1 of 100 DOCUMENTS

Copyright 2009 McClatchy Newspapers, Inc.

All Rights Reserved

Sacramento Bee (California)

October 15, 2009 Thursday

METRO FINAL EDITION

SECTION: MAIN NEWS; Pg. A3

LENGTH: 416 words

HEADLINE: Some extra furlough costs cited

BYLINE: Jon Ortiz

BODY:

A couple of servings of state worker furlough news:

* Some furloughs cost the state money instead of saving it, according to the California Senate Office of Oversight and Outcomes.

The savings are "illusory" for state hospitals, prisons and other 24/7 facilities, the office's Wednesday report said, because furlough cost cut estimates don't account for deferred expenses. For example, tens of thousands of employees in short-staffed prisons and hospitals have "self-directed" furloughs that cut their pay now and "bank" the furlough time off for later.

Correctional officers, for example, racked up at least $52 million in deferred furlough time from February through August.

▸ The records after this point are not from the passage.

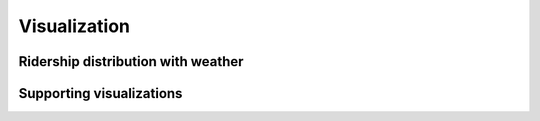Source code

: *************
Visualization
*************


Ridership distribution with weather
===================================


Supporting visualizations
=========================

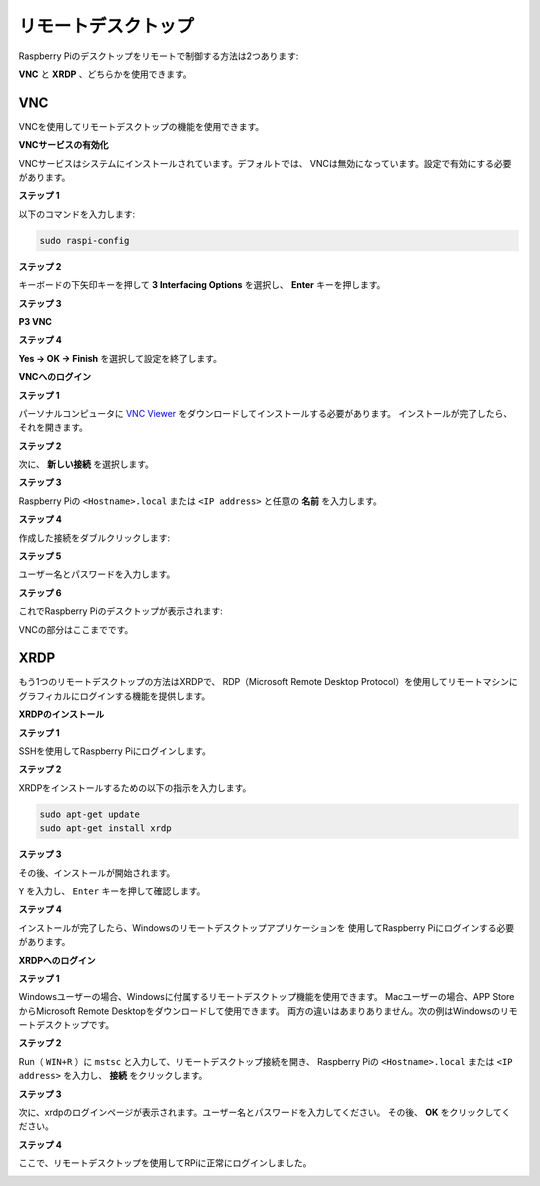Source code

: .. _remote_desktop:


リモートデスクトップ 
===============================

Raspberry Piのデスクトップをリモートで制御する方法は2つあります:

**VNC** と **XRDP** 、どちらかを使用できます。

VNC 
--------------

VNCを使用してリモートデスクトップの機能を使用できます。

**VNCサービスの有効化**

VNCサービスはシステムにインストールされています。デフォルトでは、
VNCは無効になっています。設定で有効にする必要があります。

**ステップ 1**

以下のコマンドを入力します:

.. raw:: html

    <run></run>

.. code-block:: 

    sudo raspi-config

.. image:: img/image287.png
   :align: center

**ステップ 2**

キーボードの下矢印キーを押して **3 Interfacing Options** を選択し、 **Enter** キーを押します。

.. image:: img/image282.png
   :align: center

**ステップ 3**

**P3 VNC**

.. image:: img/image288.png
   :align: center

**ステップ 4**

**Yes -> OK -> Finish** を選択して設定を終了します。

.. image:: img/image289.png
   :align: center

**VNCへのログイン**

**ステップ 1**

パーソナルコンピュータに `VNC Viewer <https://www.realvnc.com/en/connect/download/viewer/>`_ をダウンロードしてインストールする必要があります。
インストールが完了したら、それを開きます。

**ステップ 2**

次に、 **新しい接続** を選択します。

.. image:: img/image290.png
   :align: center

**ステップ 3**

Raspberry Piの ``<Hostname>.local`` または ``<IP address>`` と任意の **名前** を入力します。

.. image:: img/image291.png
   :align: center

**ステップ 4**

作成した接続をダブルクリックします:

.. image:: img/image292.png
   :align: center

**ステップ 5**

ユーザー名とパスワードを入力します。

.. image:: img/image293.png
   :align: center

**ステップ 6**

これでRaspberry Piのデスクトップが表示されます:

.. image:: img/image294.png
   :align: center

VNCの部分はここまでです。


XRDP
-----------------------

もう1つのリモートデスクトップの方法はXRDPで、
RDP（Microsoft Remote Desktop Protocol）を使用してリモートマシンにグラフィカルにログインする機能を提供します。

**XRDPのインストール**

**ステップ 1**

SSHを使用してRaspberry Piにログインします。

**ステップ 2**

XRDPをインストールするための以下の指示を入力します。

.. raw:: html

    <run></run>

.. code-block:: 

   sudo apt-get update
   sudo apt-get install xrdp

**ステップ 3**

その後、インストールが開始されます。

``Y`` を入力し、 ``Enter`` キーを押して確認します。

.. image:: img/image295.png
   :align: center

**ステップ 4**

インストールが完了したら、Windowsのリモートデスクトップアプリケーションを
使用してRaspberry Piにログインする必要があります。

**XRDPへのログイン**

**ステップ 1**

Windowsユーザーの場合、Windowsに付属するリモートデスクトップ機能を使用できます。
Macユーザーの場合、APP StoreからMicrosoft Remote Desktopをダウンロードして使用できます。
両方の違いはあまりありません。次の例はWindowsのリモートデスクトップです。

**ステップ 2**

Run（ ``WIN+R`` ）に ``mstsc`` と入力して、リモートデスクトップ接続を開き、
Raspberry Piの ``<Hostname>.local`` または ``<IP address>`` を入力し、 **接続** をクリックします。

.. image:: img/image296.png
   :align: center

**ステップ 3**

次に、xrdpのログインページが表示されます。ユーザー名とパスワードを入力してください。
その後、 **OK** をクリックしてください。

.. image:: img/image297.png
   :align: center

**ステップ 4**

ここで、リモートデスクトップを使用してRPiに正常にログインしました。

.. image:: img/image20.png
   :align: center

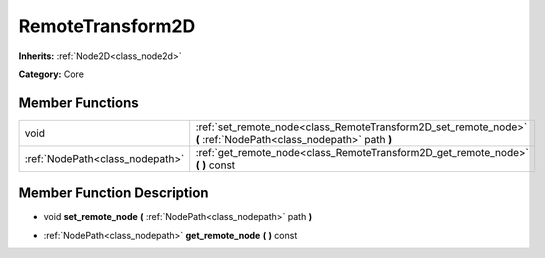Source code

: .. _class_RemoteTransform2D:

RemoteTransform2D
=================

**Inherits:** :ref:`Node2D<class_node2d>`

**Category:** Core



Member Functions
----------------

+----------------------------------+--------------------------------------------------------------------------------------------------------------------+
| void                             | :ref:`set_remote_node<class_RemoteTransform2D_set_remote_node>`  **(** :ref:`NodePath<class_nodepath>` path  **)** |
+----------------------------------+--------------------------------------------------------------------------------------------------------------------+
| :ref:`NodePath<class_nodepath>`  | :ref:`get_remote_node<class_RemoteTransform2D_get_remote_node>`  **(** **)** const                                 |
+----------------------------------+--------------------------------------------------------------------------------------------------------------------+

Member Function Description
---------------------------

.. _class_RemoteTransform2D_set_remote_node:

- void  **set_remote_node**  **(** :ref:`NodePath<class_nodepath>` path  **)**

.. _class_RemoteTransform2D_get_remote_node:

- :ref:`NodePath<class_nodepath>`  **get_remote_node**  **(** **)** const


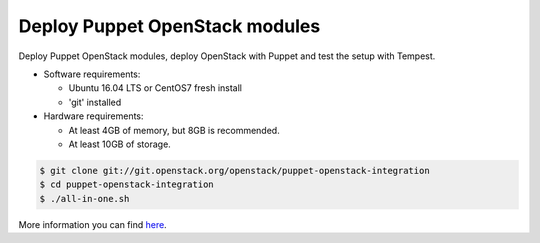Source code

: .. _deploy:

===============================
Deploy Puppet OpenStack modules
===============================

Deploy Puppet OpenStack modules, deploy OpenStack with Puppet and test the
setup with Tempest.

* Software requirements:

  * Ubuntu 16.04 LTS or CentOS7 fresh install
  * 'git' installed

* Hardware requirements:

  * At least 4GB of memory, but 8GB is recommended.
  * At least 10GB of storage.

.. code-block:: bash

   $ git clone git://git.openstack.org/openstack/puppet-openstack-integration
   $ cd puppet-openstack-integration
   $ ./all-in-one.sh


More information you can find here_.

.. _here: https://github.com/openstack/puppet-openstack-integration#all-in-one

Now add in that some departments use overtime or expensive outside help to cover furlough absences. The practice is going to cost the state's prison medical system $37 million to $47 million more than without furloughs. The administration has said furloughs would save the system about $108 million.

Furloughed workers don't take as much vacation, so they're stacking up more leave time that they'll cash out at a higher future pay rate. And then there's the human toll and its hard-to-figure cost to the bottom line: "Furloughs are ruining the morale and financial well-being of many employees in round-the-clock institutions," the report notes.

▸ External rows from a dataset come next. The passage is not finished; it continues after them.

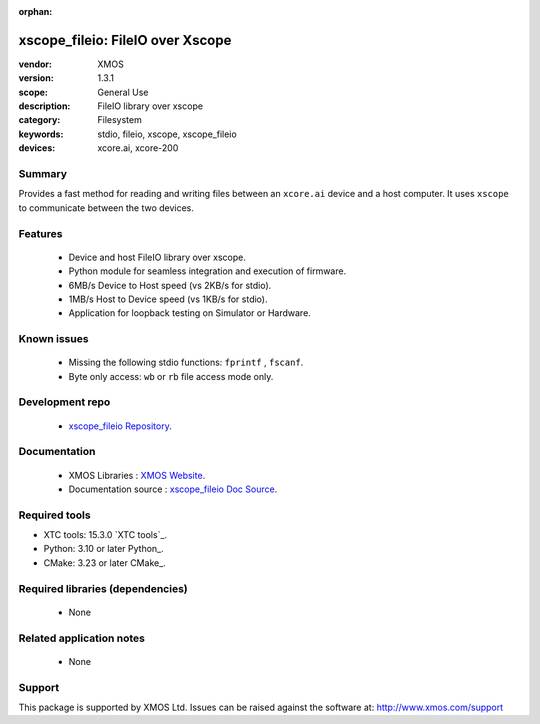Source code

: :orphan:

.. |xtc_tools_version_| replace:: 15.3.0
.. |python_version_|    replace:: 3.10
.. |cmake_version_|     replace:: 3.23

xscope_fileio: FileIO over Xscope
#################################

:vendor: XMOS
:version: 1.3.1
:scope: General Use
:description: FileIO library over xscope
:category: Filesystem
:keywords: stdio, fileio, xscope, xscope_fileio
:devices: xcore.ai, xcore-200

*******
Summary
*******

Provides a fast method for reading and writing files between an ``xcore.ai`` device and a host computer. 
It uses ``xscope`` to communicate between the two devices.

********
Features
********

  * Device and host FileIO library over xscope. 
  * Python module for seamless integration and execution of firmware.
  * 6MB/s Device to Host speed (vs 2KB/s for stdio).
  * 1MB/s Host to Device speed (vs 1KB/s for stdio).
  * Application for loopback testing on Simulator or Hardware.

************
Known issues
************

  * Missing the following stdio functions: ``fprintf`` , ``fscanf``. 
  * Byte only access: ``wb`` or ``rb`` file access mode only.

****************
Development repo
****************

  * `xscope_fileio Repository <https://www.github.com/xmos/xscope_fileio>`_.

*************
Documentation
*************

 * XMOS Libraries : `XMOS Website <https://www.xmos.com/libraries>`_.
 * Documentation source : `xscope_fileio Doc Source <https://github.com/xmos/xscope_fileio/tree/master/doc>`_.

**************
Required tools
**************

- XTC tools: |xtc_tools_version_| `XTC tools`_.
- Python: |python_version_| or later Python_.
- CMake: |cmake_version_| or later CMake_.


*********************************
Required libraries (dependencies)
*********************************

  * None

*************************
Related application notes
*************************

  * None

*******
Support
*******

This package is supported by XMOS Ltd. Issues can be raised against the software at: http://www.xmos.com/support
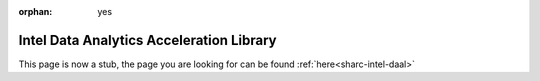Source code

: :orphan: yes
Intel Data Analytics Acceleration Library 
=========================================
.. raw:: html

    <meta http-equiv="refresh" content="0; URL=../../../decommissioned/sharc/software/libs/intel_daal.html" />

This page is now a stub, the page you are looking for can be found :ref:`here<sharc-intel-daal>`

Schwarzenegger spokeswoman Rachel Arrezola told this column that, "In order to achieve the immediate savings necessary to balance our budget, the furloughs must be applied across the board."

Underscore "immediate."

* Furloughs (wrongly?) took the blame for shutting down the Women Infants and Children food program for seven hours on Friday.

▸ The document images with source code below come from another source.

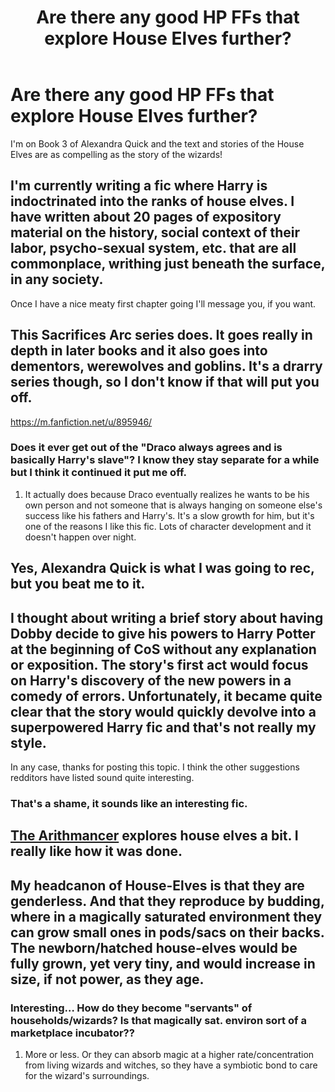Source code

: #+TITLE: Are there any good HP FFs that explore House Elves further?

* Are there any good HP FFs that explore House Elves further?
:PROPERTIES:
:Author: redditj4
:Score: 5
:DateUnix: 1431211489.0
:DateShort: 2015-May-10
:FlairText: Request
:END:
I'm on Book 3 of Alexandra Quick and the text and stories of the House Elves are as compelling as the story of the wizards!


** I'm currently writing a fic where Harry is indoctrinated into the ranks of house elves. I have written about 20 pages of expository material on the history, social context of their labor, psycho-sexual system, etc. that are all commonplace, writhing just beneath the surface, in any society.

Once I have a nice meaty first chapter going I'll message you, if you want.
:PROPERTIES:
:Author: anusmilker4president
:Score: 6
:DateUnix: 1431242959.0
:DateShort: 2015-May-10
:END:


** This Sacrifices Arc series does. It goes really in depth in later books and it also goes into dementors, werewolves and goblins. It's a drarry series though, so I don't know if that will put you off.

[[https://m.fanfiction.net/u/895946/]]
:PROPERTIES:
:Author: grace644
:Score: 3
:DateUnix: 1431218229.0
:DateShort: 2015-May-10
:END:

*** Does it ever get out of the "Draco always agrees and is basically Harry's slave"? I know they stay separate for a while but I think it continued it put me off.
:PROPERTIES:
:Author: throwawayted98
:Score: 1
:DateUnix: 1431475458.0
:DateShort: 2015-May-13
:END:

**** It actually does because Draco eventually realizes he wants to be his own person and not someone that is always hanging on someone else's success like his fathers and Harry's. It's a slow growth for him, but it's one of the reasons I like this fic. Lots of character development and it doesn't happen over night.
:PROPERTIES:
:Author: grace644
:Score: 1
:DateUnix: 1431482028.0
:DateShort: 2015-May-13
:END:


** Yes, Alexandra Quick is what I was going to rec, but you beat me to it.
:PROPERTIES:
:Author: Karinta
:Score: 4
:DateUnix: 1431224670.0
:DateShort: 2015-May-10
:END:


** I thought about writing a brief story about having Dobby decide to give his powers to Harry Potter at the beginning of CoS without any explanation or exposition. The story's first act would focus on Harry's discovery of the new powers in a comedy of errors. Unfortunately, it became quite clear that the story would quickly devolve into a superpowered Harry fic and that's not really my style.

In any case, thanks for posting this topic. I think the other suggestions redditors have listed sound quite interesting.
:PROPERTIES:
:Score: 3
:DateUnix: 1431287044.0
:DateShort: 2015-May-11
:END:

*** That's a shame, it sounds like an interesting fic.
:PROPERTIES:
:Author: TheKnightsTippler
:Score: 1
:DateUnix: 1431453909.0
:DateShort: 2015-May-12
:END:


** [[https://www.fanfiction.net/s/10070079/1/The-Arithmancer][The Arithmancer]] explores house elves a bit. I really like how it was done.
:PROPERTIES:
:Author: propensity
:Score: 5
:DateUnix: 1431271030.0
:DateShort: 2015-May-10
:END:


** My headcanon of House-Elves is that they are genderless. And that they reproduce by budding, where in a magically saturated environment they can grow small ones in pods/sacs on their backs. The newborn/hatched house-elves would be fully grown, yet very tiny, and would increase in size, if not power, as they age.
:PROPERTIES:
:Author: bloopenstein
:Score: 1
:DateUnix: 1431681702.0
:DateShort: 2015-May-15
:END:

*** Interesting... How do they become "servants" of households/wizards? Is that magically sat. environ sort of a marketplace incubator??
:PROPERTIES:
:Author: redditj4
:Score: 1
:DateUnix: 1431705152.0
:DateShort: 2015-May-15
:END:

**** More or less. Or they can absorb magic at a higher rate/concentration from living wizards and witches, so they have a symbiotic bond to care for the wizard's surroundings.
:PROPERTIES:
:Author: bloopenstein
:Score: 1
:DateUnix: 1431935003.0
:DateShort: 2015-May-18
:END:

The California WIC Association, a group of 82 providers contracted to provide services through the program, said a computer glitch on Friday kept an estimated 35,000 poor women, infants and children from getting checks for food.

Furloughs, the group says, have cut into the state Department of Public Health's phone and IT staff on Fridays. Friday's "skeleton crew" was overwhelmed with calls, said association director Laurie True, and the department computers stayed offline after 5 p.m.

Public Health spokesman Al Lundeen said furloughs didn't contribute to the problem; it just took that long to fix it, and the call center ran as usual.

"Furloughs do create challenges for us," Lundeen said. "But furloughs didn't impact the response in this case."